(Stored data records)
□ □ □

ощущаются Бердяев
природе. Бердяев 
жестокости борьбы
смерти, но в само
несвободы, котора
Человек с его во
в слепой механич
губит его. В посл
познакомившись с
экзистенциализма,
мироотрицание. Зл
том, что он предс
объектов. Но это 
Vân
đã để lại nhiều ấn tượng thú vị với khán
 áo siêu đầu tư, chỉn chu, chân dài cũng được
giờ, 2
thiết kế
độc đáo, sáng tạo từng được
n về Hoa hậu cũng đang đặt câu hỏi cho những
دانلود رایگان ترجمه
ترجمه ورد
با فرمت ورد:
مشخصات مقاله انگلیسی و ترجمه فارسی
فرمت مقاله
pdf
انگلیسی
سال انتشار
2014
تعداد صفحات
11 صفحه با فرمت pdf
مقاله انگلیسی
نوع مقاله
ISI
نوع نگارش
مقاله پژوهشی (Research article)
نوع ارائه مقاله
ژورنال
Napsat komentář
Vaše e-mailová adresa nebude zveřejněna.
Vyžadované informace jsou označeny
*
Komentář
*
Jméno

□ □ □

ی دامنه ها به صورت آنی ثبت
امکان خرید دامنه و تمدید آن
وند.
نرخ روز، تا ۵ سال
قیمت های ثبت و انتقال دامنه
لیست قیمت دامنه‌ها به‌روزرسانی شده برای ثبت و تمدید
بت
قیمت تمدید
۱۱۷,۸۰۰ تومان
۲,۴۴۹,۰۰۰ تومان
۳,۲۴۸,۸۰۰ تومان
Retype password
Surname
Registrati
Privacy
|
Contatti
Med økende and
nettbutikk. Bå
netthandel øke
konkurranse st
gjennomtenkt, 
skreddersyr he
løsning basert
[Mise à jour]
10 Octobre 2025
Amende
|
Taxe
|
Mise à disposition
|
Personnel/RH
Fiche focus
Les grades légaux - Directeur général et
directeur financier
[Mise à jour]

□ □ □

(WORK INSTRUCTION): Copy out the lines of the records word for word, beginning with the line containing "ощущаются Бердяев" and finishing with the line containing "Napsat komentář", both included.

(SOLUTION TO THIS PROBLEM):
ощущаются Бердяев
природе. Бердяев 
жестокости борьбы
смерти, но в само
несвободы, котора
Человек с его во
в слепой механич
губит его. В посл
познакомившись с
экзистенциализма,
мироотрицание. Зл
том, что он предс
объектов. Но это 
Vân
đã để lại nhiều ấn tượng thú vị với khán
 áo siêu đầu tư, chỉn chu, chân dài cũng được
giờ, 2
thiết kế
độc đáo, sáng tạo từng được
n về Hoa hậu cũng đang đặt câu hỏi cho những
دانلود رایگان ترجمه
ترجمه ورد
با فرمت ورد:
مشخصات مقاله انگلیسی و ترجمه فارسی
فرمت مقاله
pdf
انگلیسی
سال انتشار
2014
تعداد صفحات
11 صفحه با فرمت pdf
مقاله انگلیسی
نوع مقاله
ISI
نوع نگارش
مقاله پژوهشی (Research article)
نوع ارائه مقاله
ژورنال
Napsat komentář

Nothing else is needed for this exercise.